» WHAT IS NEEDED
Drop the images. Copy every line below character for character.

» STUDY MATERIAL

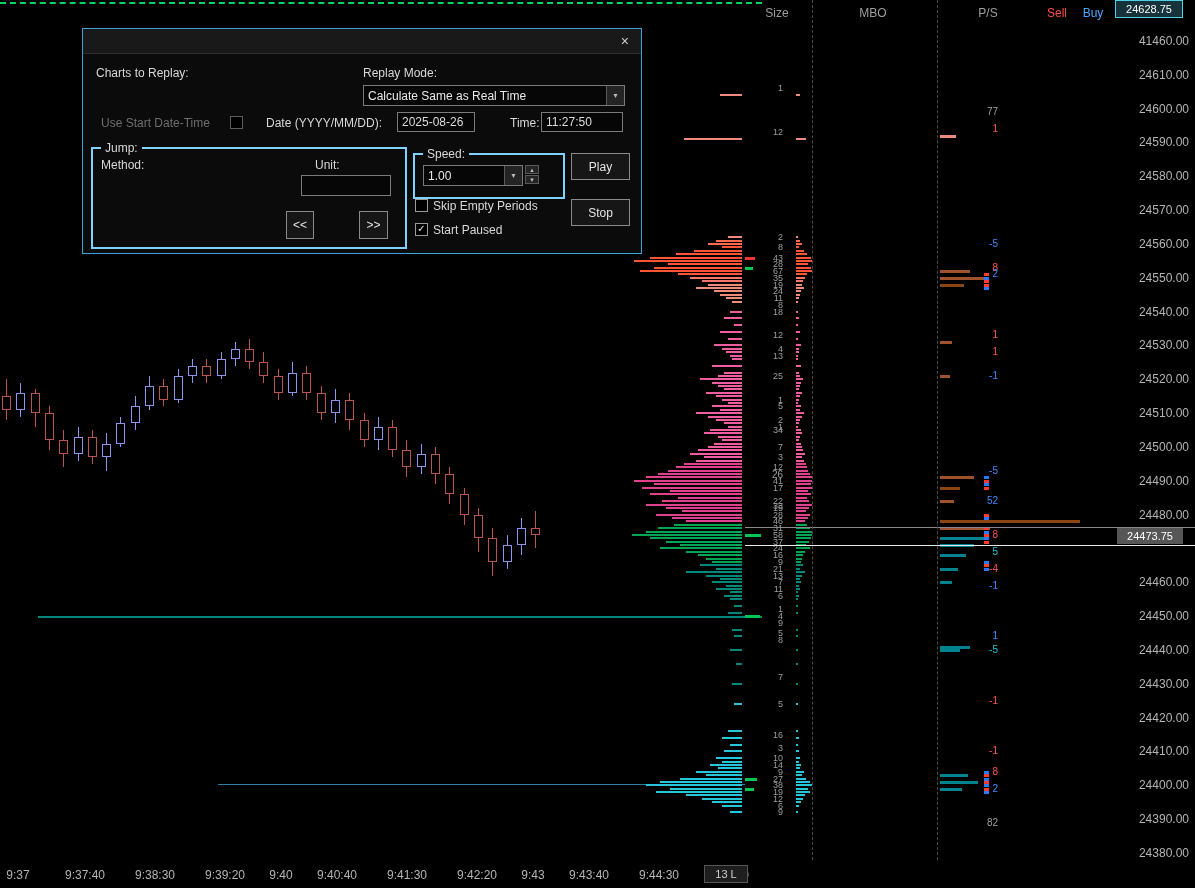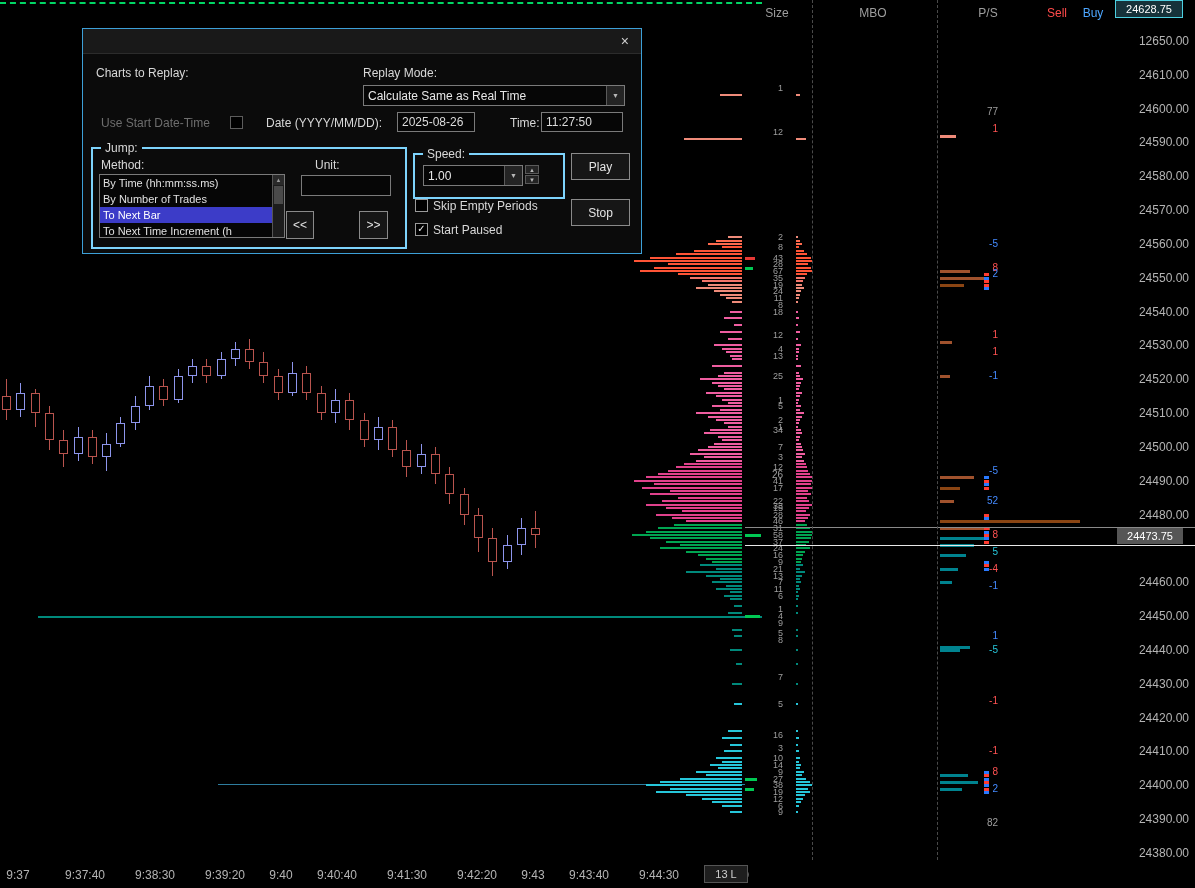--- a/index.html
+++ b/index.html
@@ -551,7 +551,7 @@
   <div class="colhdr" style="left: 1078px; width: 30px; color: rgb(77, 166, 255);">Buy</div>
 
   <div id="price-axis">
-      <div class="price-label" style="top: 34px;">12650.00</div>
+      <div class="price-label" style="top: 34px;">41460.00</div>
       <div class="price-label" style="top: 67.833px;">24610.00</div>
       <div class="price-label" style="top: 101.666px;">24600.00</div>
       <div class="price-label" style="top: 135.499px;">24590.00</div>

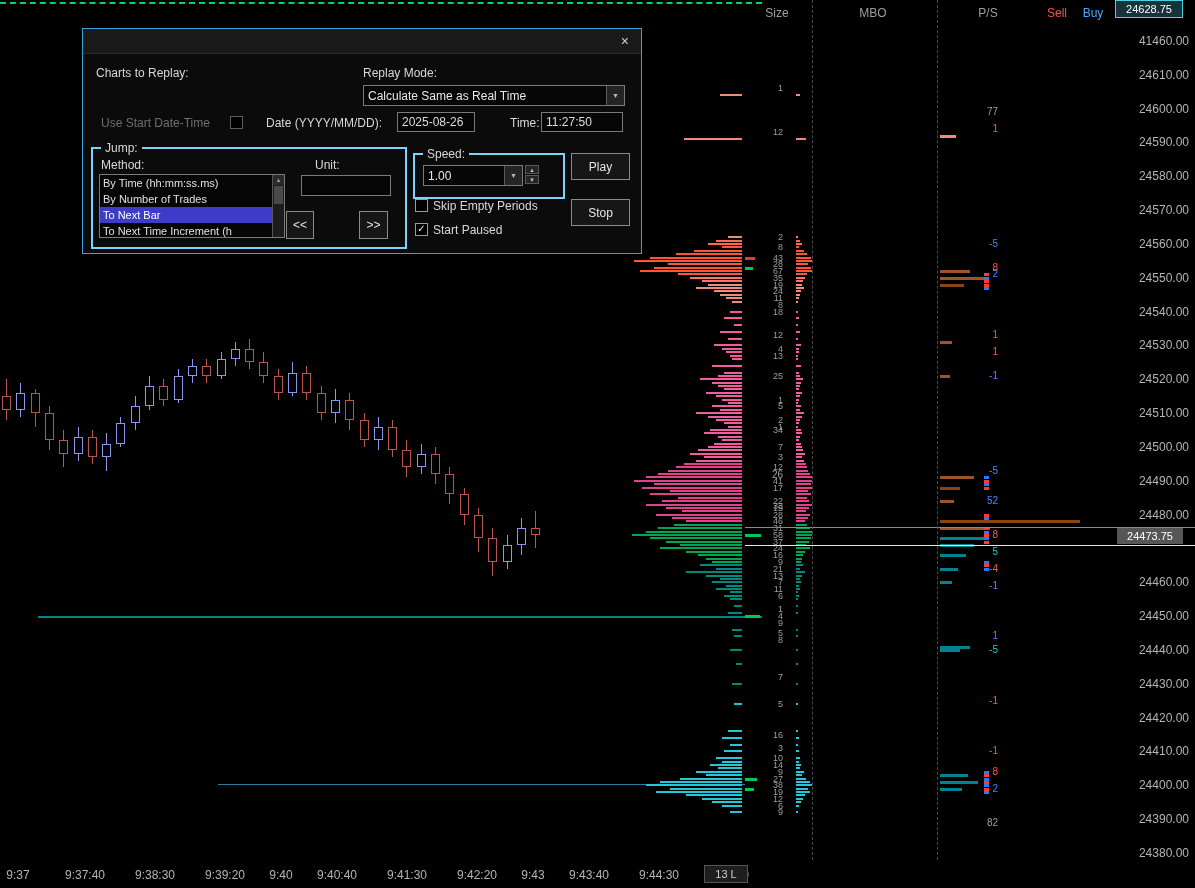--- a/index.html
+++ b/index.html
@@ -621,18 +621,6 @@
     <div class="group" style="left:8px;top:118px;width:312px;height:98px;">
       <span class="gtitle">Jump:</span>
       <span class="dlg-label" style="left:8px;top:9px;">Method:</span>
-      <div class="listbox" style="left:6px;top:25px;width:184px;height:62px;">
-        <div id="method-list">
-            <div class="list-item">By Time (hh:mm:ss.ms)</div>
-            <div class="list-item">By Number of Trades</div>
-            <div class="list-item selected">To Next Bar</div>
-            <div class="list-item">To Next Time Increment (h</div>
-          </div>
-        <div class="scrollbar">
-          <div class="sb-arrow">▲</div>
-          <div class="sb-thumb"></div>
-        </div>
-      </div>
       <span class="dlg-label" style="left:222px;top:9px;">Unit:</span>
       <input class="tfield" style="left: 208px; top: 26px; width: 90px; height: 21px;" value="">
       <div class="btn" style="left:193px;top:62px;width:26px;height:26px;">&lt;&lt;</div>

» RESULT OF THE EXERCISE
--- a/index.html
+++ b/index.html
@@ -551,7 +551,7 @@
   <div class="colhdr" style="left: 1078px; width: 30px; color: rgb(77, 166, 255);">Buy</div>
 
   <div id="price-axis">
-      <div class="price-label" style="top: 34px;">12650.00</div>
+      <div class="price-label" style="top: 34px;">41460.00</div>
       <div class="price-label" style="top: 67.833px;">24610.00</div>
       <div class="price-label" style="top: 101.666px;">24600.00</div>
       <div class="price-label" style="top: 135.499px;">24590.00</div>

--- a/index.html
+++ b/index.html
@@ -621,18 +621,6 @@
     <div class="group" style="left:8px;top:118px;width:312px;height:98px;">
       <span class="gtitle">Jump:</span>
       <span class="dlg-label" style="left:8px;top:9px;">Method:</span>
-      <div class="listbox" style="left:6px;top:25px;width:184px;height:62px;">
-        <div id="method-list">
-            <div class="list-item">By Time (hh:mm:ss.ms)</div>
-            <div class="list-item">By Number of Trades</div>
-            <div class="list-item selected">To Next Bar</div>
-            <div class="list-item">To Next Time Increment (h</div>
-          </div>
-        <div class="scrollbar">
-          <div class="sb-arrow">▲</div>
-          <div class="sb-thumb"></div>
-        </div>
-      </div>
       <span class="dlg-label" style="left:222px;top:9px;">Unit:</span>
       <input class="tfield" style="left: 208px; top: 26px; width: 90px; height: 21px;" value="">
       <div class="btn" style="left:193px;top:62px;width:26px;height:26px;">&lt;&lt;</div>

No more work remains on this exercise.